Recombinant Arabidopsis thaliana Flavonol 3-O-glucosyltransferase UGT71C1 is expressed in E. coli and includes the full-length protein (1-481 amino acids) with an N-terminal 10xHis-tag for ease of purification. The product demonstrates a purity level greater than 85% as verified by SDS-PAGE. This preparation is intended for research use only, ensuring reliable results for scientific investigations.
Flavonol 3-O-glucosyltransferase UGT71C1 appears to be an enzyme involved in the biosynthesis of flavonoids, a group of plant secondary metabolites. These compounds play essential roles in plant development and defense. UGT71C1 carries out the glucosylation process, which likely influences the solubility and stability of flavonoids. This makes it a valuable tool for researchers studying plant metabolic pathways and their regulation.
Potential Applications
Note: The applications listed below are based on what we know about this protein's biological functions, published research, and experience from experts in the field. However, we haven't fully tested all of these applications ourselves yet. We'd recommend running some preliminary tests first to make sure they work for your specific research goals.

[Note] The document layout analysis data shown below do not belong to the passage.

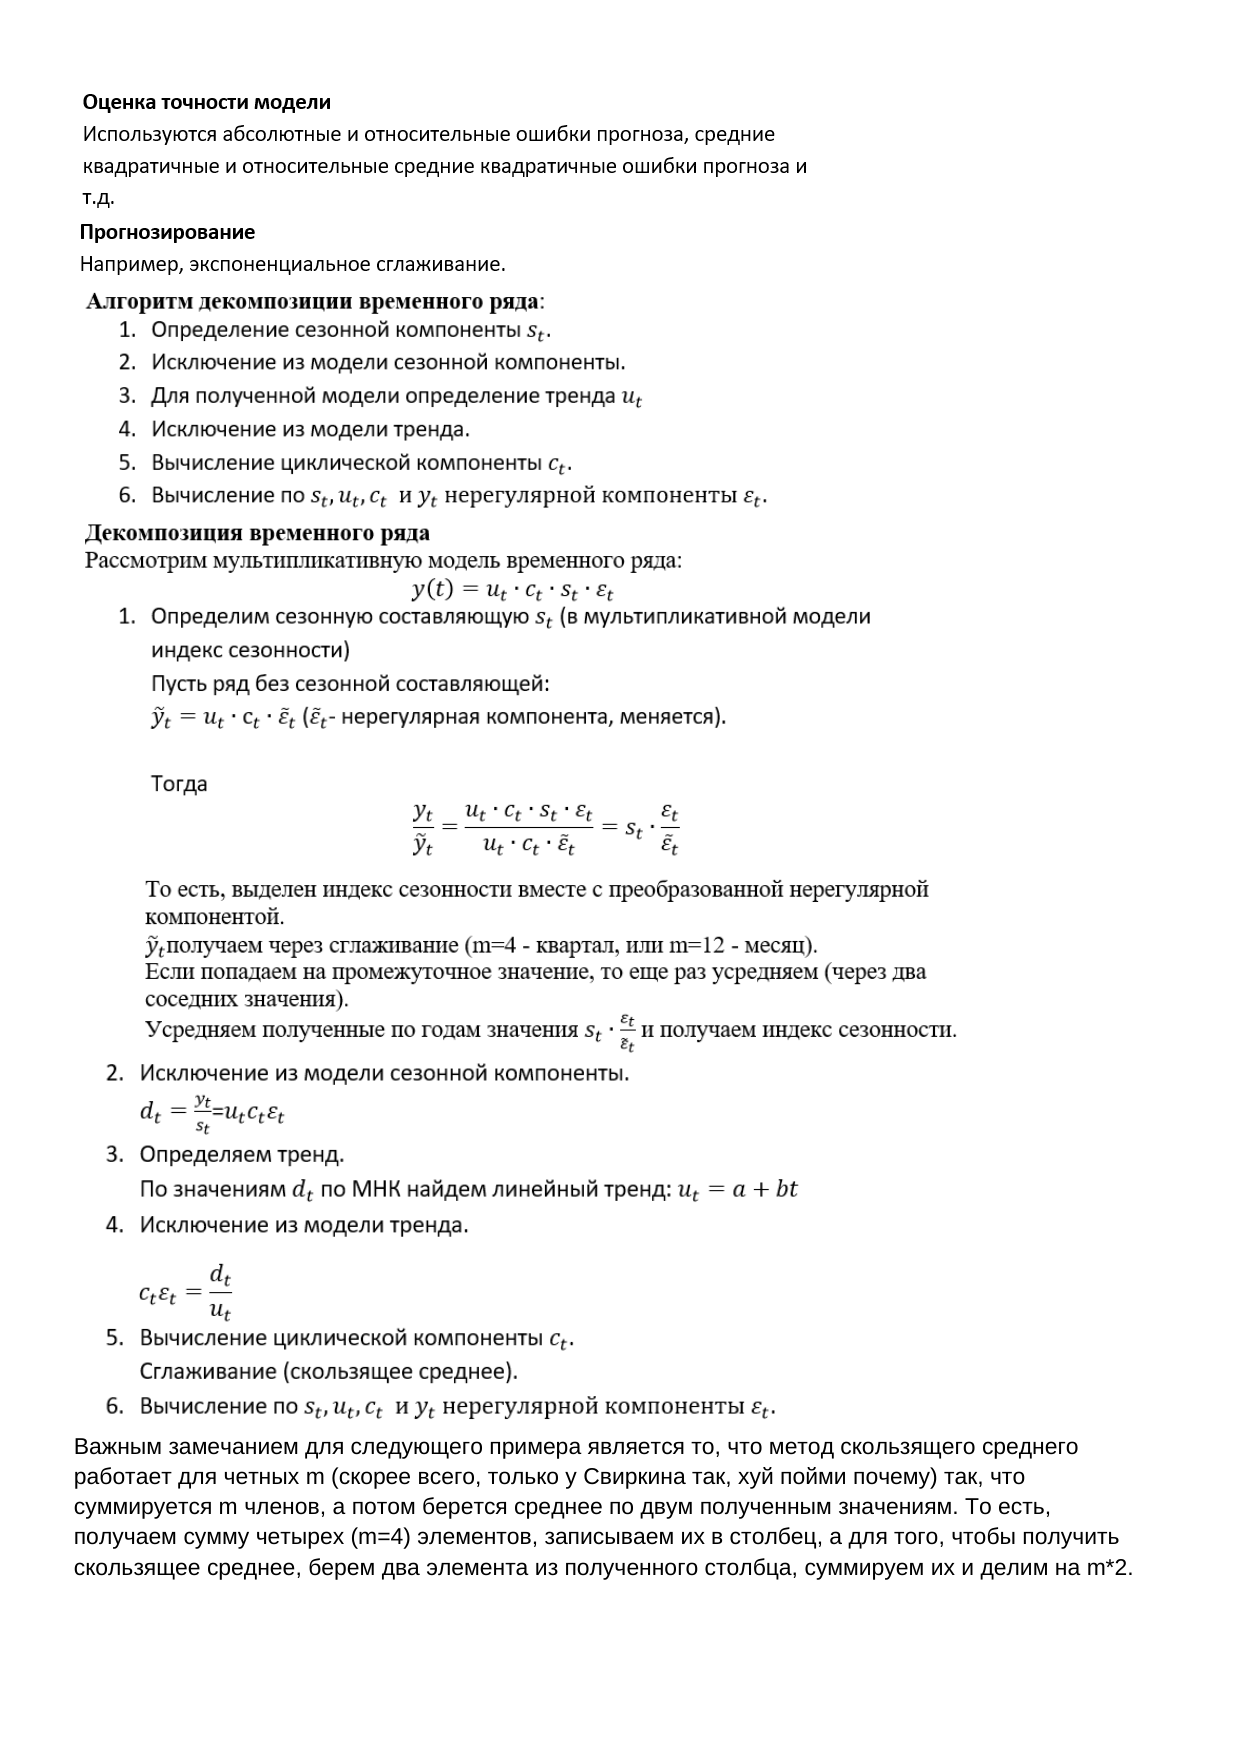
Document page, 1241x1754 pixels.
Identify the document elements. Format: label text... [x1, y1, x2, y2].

picture [73, 516, 934, 868]
text Важным замечанием для следующего примера является то, что метод скользящего среднего работает для четных m (скорее всего, только у Свиркина так, хуй пойми почему) так, что суммируется m членов, а потом берется среднее по двум полученным значениям. То есть, получаем сумму четырех (m=4) элементов, записываем их в столбец, а для того, чтобы получить скользящее среднее, берем два элемента из полученного столбца, суммируем их и делим на m*2. [74, 1433, 1152, 1580]
picture [73, 214, 868, 284]
picture [73, 88, 871, 211]
picture [73, 287, 901, 513]
picture [73, 1061, 860, 1429]
picture [104, 871, 993, 1058]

Arabidopsis thaliana UGT71C1 is a plant glycosyltransferase that requires precise folding, proper active site formation, and UDP-glucose cofactor binding for its enzymatic activity in flavonoid glucosylation. The E. coli expression system cannot provide the optimal eukaryotic folding environment or post-translational modifications that may be important for this plant enzyme's full functionality. The N-terminal 10xHis-tag is relatively small and may cause minimal steric interference, but the prokaryotic expression system may still affect proper folding and cofactor binding. While the full-length protein (1-481aa) contains all functional domains, the probability of correct folding with full enzymatic activity requires experimental validation.

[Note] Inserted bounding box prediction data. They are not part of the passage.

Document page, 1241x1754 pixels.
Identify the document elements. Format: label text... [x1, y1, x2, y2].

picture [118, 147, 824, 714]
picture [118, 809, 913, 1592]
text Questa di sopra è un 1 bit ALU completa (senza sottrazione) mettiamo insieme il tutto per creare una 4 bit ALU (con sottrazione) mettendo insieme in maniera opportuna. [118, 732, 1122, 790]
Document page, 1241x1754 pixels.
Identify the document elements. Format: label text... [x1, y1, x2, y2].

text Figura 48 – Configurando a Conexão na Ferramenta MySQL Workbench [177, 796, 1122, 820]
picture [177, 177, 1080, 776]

1. In Vitro Enzyme Activity Characterization
This application requires functional validation. UGT71C1 enzymatic activity depends on precise tertiary structure and cofactor binding. If correctly folded and active (verified through activity assays), the protein may be suitable for kinetic studies. If misfolded/inactive (unverified), kinetic measurements will yield biologically meaningless results.
2. Substrate Specificity and Inhibitor Screening Studies
This application carries a significant risk without functional validation. Substrate recognition and inhibitor binding require native enzyme conformation. If correctly folded and active (verified), limited screening may be possible. If misfolded/inactive (unverified), specificity and screening results will be unreliable.
3. Protein-Protein Interaction Studies
This application requires proper folding validation. UGT71C1 interactions with metabolic partners require precise tertiary structure. If correctly folded (verified), the protein may identify physiological interaction partners. If misfolded/unverified, there is a high risk of non-specific binding or failure to replicate genuine protein interactions.
4. Antibody Development and Validation
This application is highly suitable as antibody development relies on antigenic sequence recognition rather than functional enzymatic activity. The full-length protein provides comprehensive epitope coverage for generating antibodies against UGT71C1.
5. Structural and Biophysical Analysis
These studies are essential for determining folding status. Techniques should include circular dichroism spectroscopy to assess secondary structure, size-exclusion chromatography to evaluate oligomeric state, and thermal shift assays to determine stability.
Final Recommendation & Action Plan
The E. coli expression system may produce folded UGT71C1 protein, but enzymatic functionality requires experimental validation. Begin with Application 5 (Structural and Biophysical Analysis) to assess folding quality through CD spectroscopy and SEC. Validate enzymatic activity using flavonol substrates and UDP-glucose cofactor before considering functional applications (1, 2, 3). Application 4 (antibody development) can proceed immediately. For reliable enzymatic studies, always include activity controls and consider the potential impact of the prokaryotic expression system on plant enzyme functionality.